NielsRogge / Transformers-Tutorials

This repository contains demos I made with the Transformers library by HuggingFace.
MIT License
9.49k stars 1.45k forks source link

LayoutLMv2 - Merging word-boxes that should be together but are separated by OCR #79

Open aripo99 opened 2 years ago

aripo99 commented 2 years ago

Hi,

Firstly, thank you for all the great notebooks, they have been an amazing source of learning!

Sometimes, when using OCR some fields are separated into multiple words-boxes but they actually correspond to only one label with a sequence of words and a bigger box. For example, we could be labeling addresses and get a situation where 94120 State St is separated into 3 words/boxes. Using layout for token classification, we may get the right labels for all these words, but they still correspond to different boxes. My question was if there’s any good approaches to joining all these labeled words into only one labeled box? One possible solution would be to do this manually (when nearby words get same label just assume they are a big word box) but maybe there’s a better solution? Do you have any input on this?

Thank you so much :)

jyotiyadav94 commented 2 years ago

@aripo99 did you find any solution for this ?

NielsRogge commented 2 years ago

Hi,

My question was if there’s any good approaches to joining all these labeled words into only one labeled box?

This is a very relevant question indeed! It turns out that the performance greatly improved if you use so-called segment position embeddings (like the example you gave, "94120 State St" would be a single segment) compared to word position embeddings.
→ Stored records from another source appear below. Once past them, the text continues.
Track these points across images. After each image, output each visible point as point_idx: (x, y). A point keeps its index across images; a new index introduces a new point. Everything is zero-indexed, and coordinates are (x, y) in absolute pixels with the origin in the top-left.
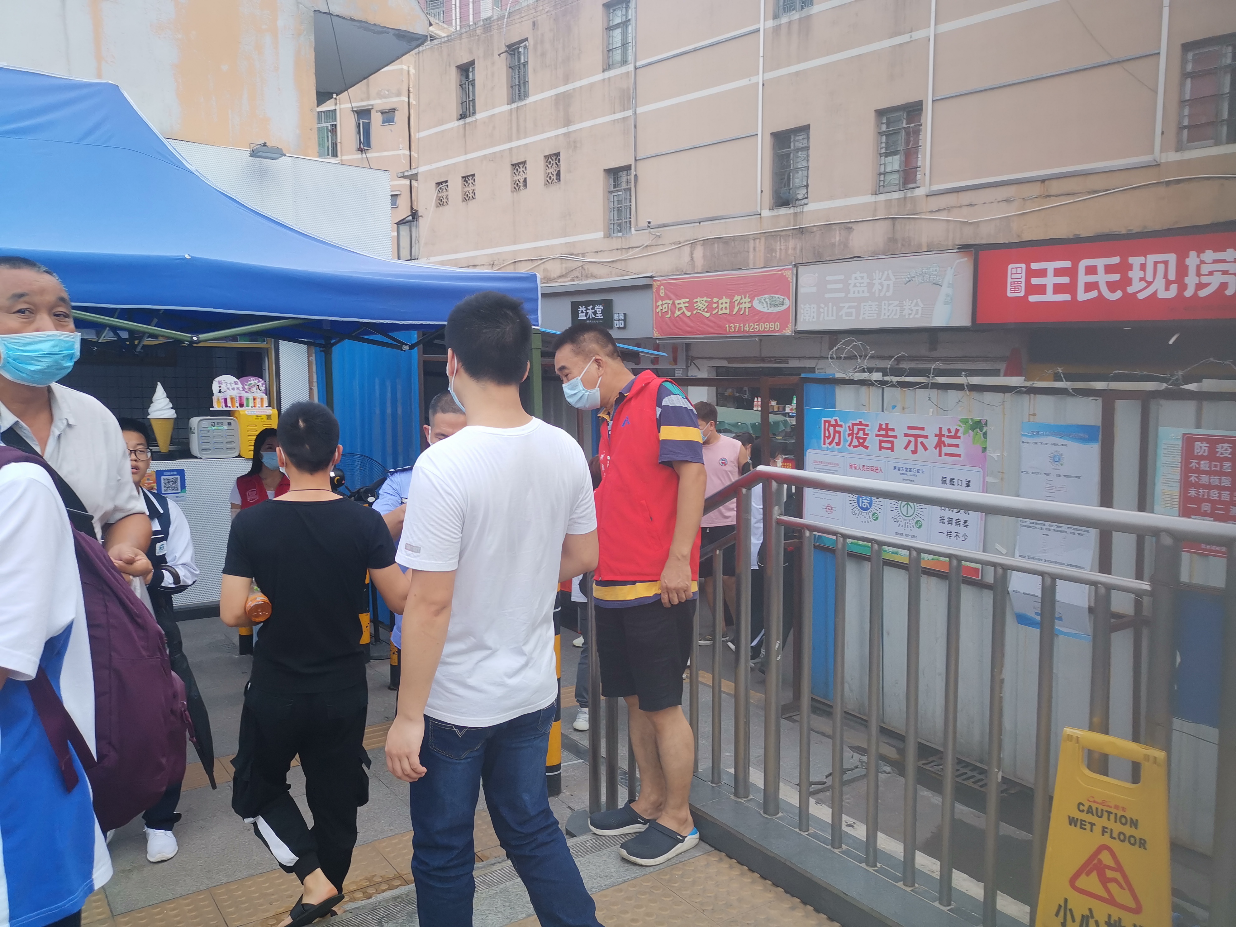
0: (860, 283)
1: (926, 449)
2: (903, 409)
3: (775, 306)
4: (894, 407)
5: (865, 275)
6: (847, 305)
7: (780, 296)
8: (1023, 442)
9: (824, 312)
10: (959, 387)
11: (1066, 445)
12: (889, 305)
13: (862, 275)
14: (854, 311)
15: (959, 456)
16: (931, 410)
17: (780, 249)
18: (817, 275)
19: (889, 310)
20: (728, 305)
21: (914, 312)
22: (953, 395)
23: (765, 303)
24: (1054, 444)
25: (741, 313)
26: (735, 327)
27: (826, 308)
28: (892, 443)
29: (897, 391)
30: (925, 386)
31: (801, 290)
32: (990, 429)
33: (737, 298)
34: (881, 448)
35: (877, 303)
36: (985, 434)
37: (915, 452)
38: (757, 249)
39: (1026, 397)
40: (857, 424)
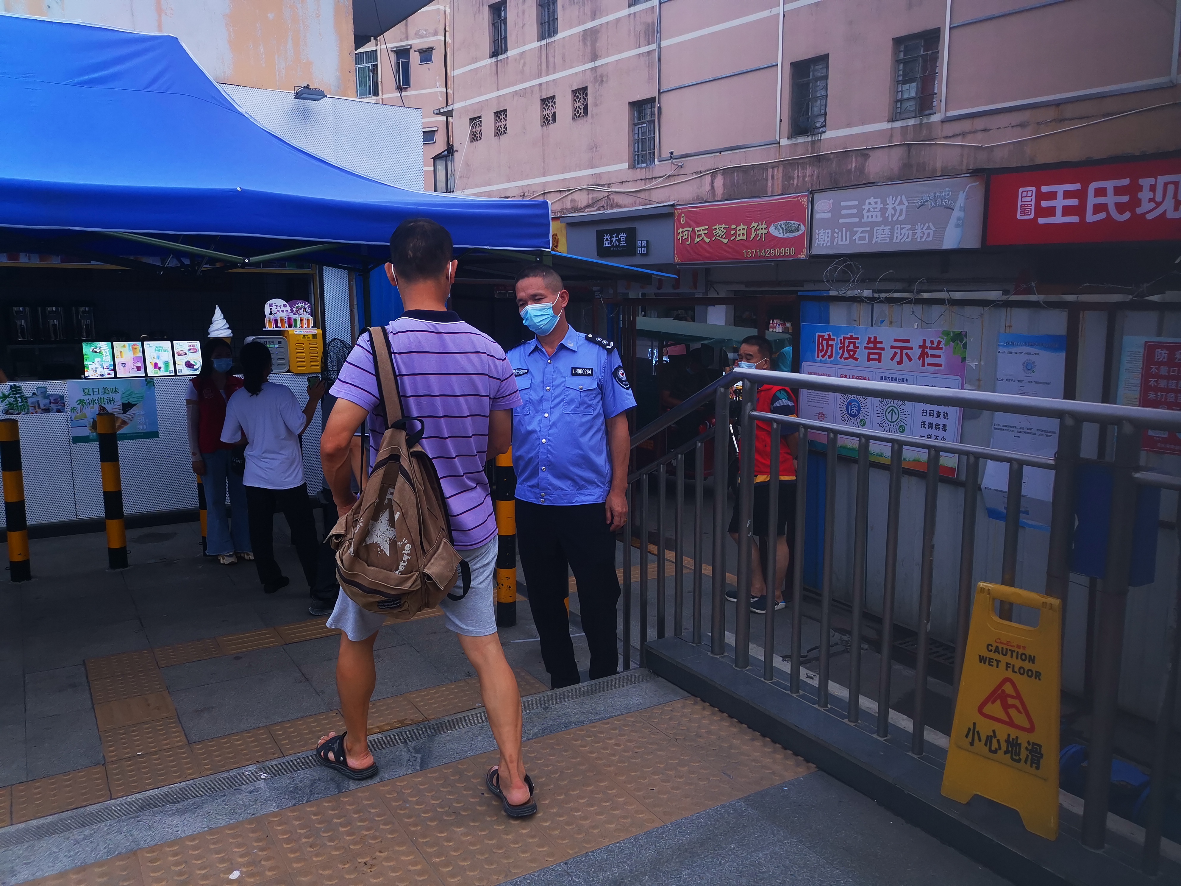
0: (874, 208)
1: (910, 359)
2: (891, 323)
3: (790, 232)
4: (883, 322)
5: (879, 200)
6: (860, 230)
7: (796, 223)
8: (999, 352)
9: (838, 237)
10: (940, 302)
11: (1038, 354)
12: (902, 229)
13: (876, 200)
14: (867, 235)
15: (940, 365)
16: (917, 324)
17: (798, 176)
18: (832, 201)
19: (901, 234)
20: (745, 232)
21: (925, 236)
22: (937, 310)
23: (781, 229)
24: (1028, 354)
25: (758, 239)
26: (752, 252)
27: (840, 233)
28: (880, 355)
29: (886, 307)
30: (909, 301)
31: (817, 216)
32: (970, 340)
33: (754, 224)
34: (869, 360)
35: (890, 228)
36: (965, 346)
37: (900, 363)
38: (775, 178)
39: (1003, 310)
40: (848, 338)
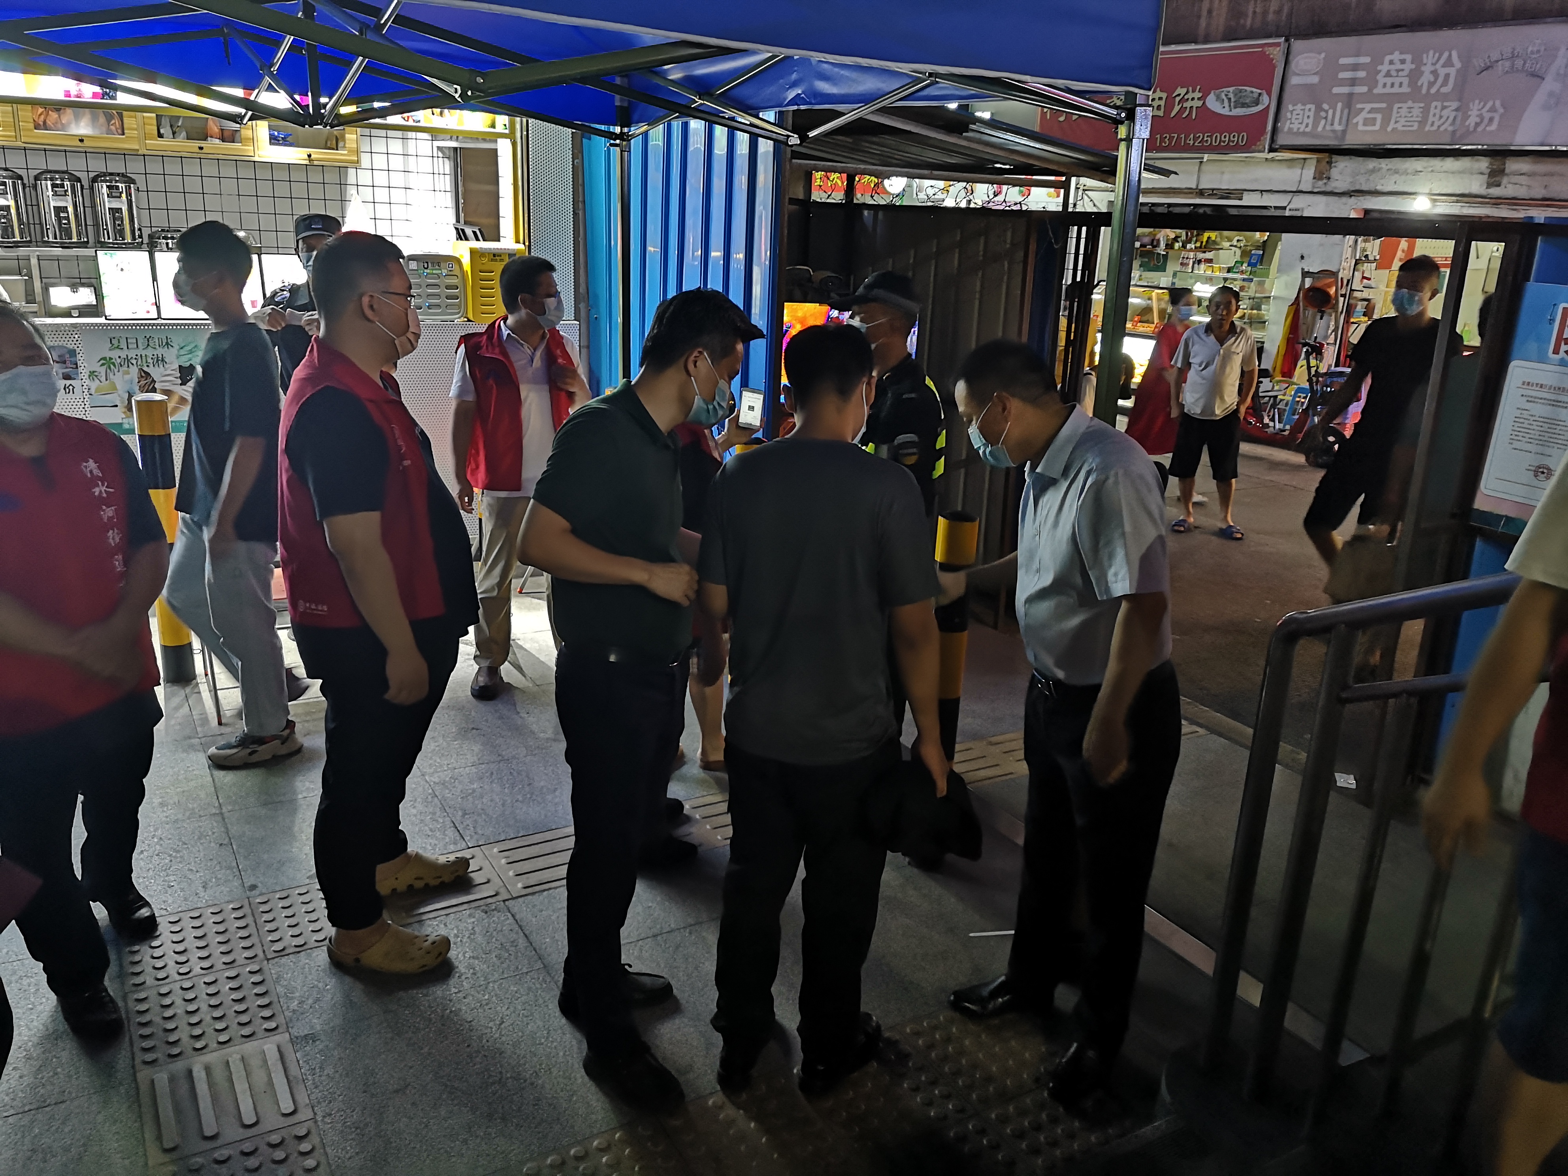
0: (1398, 71)
3: (1244, 105)
5: (1408, 57)
6: (1368, 106)
7: (1254, 90)
9: (1326, 118)
12: (1444, 108)
13: (1403, 57)
14: (1379, 117)
17: (1255, 12)
18: (1323, 55)
19: (1441, 117)
20: (1162, 103)
21: (1486, 121)
23: (1226, 101)
25: (1184, 116)
26: (1171, 138)
27: (1331, 112)
31: (1294, 80)
33: (1182, 91)
35: (1422, 105)
38: (1214, 14)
The authors of LayoutLMv3 mention this in the paper:

Note that LayoutLMv3 and StructuralLM use segment-level layout positions, while the other works (LayoutLM, LayoutLMv2) use word-level layout positions. The use of segment-level positions may benefit the semantic entity labeling task on FUNSD [25], so the two types of work are not directly comparable.

The authors of LayoutLMv3 got an F1 score of 92% on FUNSD with the large-sized variant thanks to using segment position embeddings, whereas its predecessor used word-level position embeddings (and scored much lower).

So the TLDR is that, in case you have segments, it's always better to leverage the same position embeddings (or, in other words, the same bounding box coordinates) for them, rather than using a separate position embedding (or bounding box coordinate) for every individual word.

You can see how the authors of LayoutLMv3 created segment coordinates for FUNSD here: https://huggingface.co/datasets/nielsr/funsd-layoutlmv3/blob/main/funsd-layoutlmv3.py#L140

jyotiyadav94 commented 2 years ago

@NielsRogge

Thanks for the detailed solution, Is there any google collab Implementation code for LayoutLMV3?

NielsRogge commented 2 years ago

It can be found here: https://github.com/NielsRogge/Transformers-Tutorials/tree/master/LayoutLMv3

jyotiyadav94 commented 2 years ago

@NielsRogge

Thanks a lot, it seems really a great effort & appreciate your work and also the work you have been doing for the open community. I just have the last question are there any guidelines somewhere for saving the predicted output in the form of key-value pairs? It was able to find it for the LayoutLMV1 & LayoutLMV2 model But I couldn't find much resources for V3.

jyotiyadav94 commented 2 years ago

@NielsRogge ,

How can we get the predicted output for LayoutLMV3 is there any implementation already defined? I have been stuck in this for a very long time. If you have any ideas it would be great. image

Can I get this output from inference?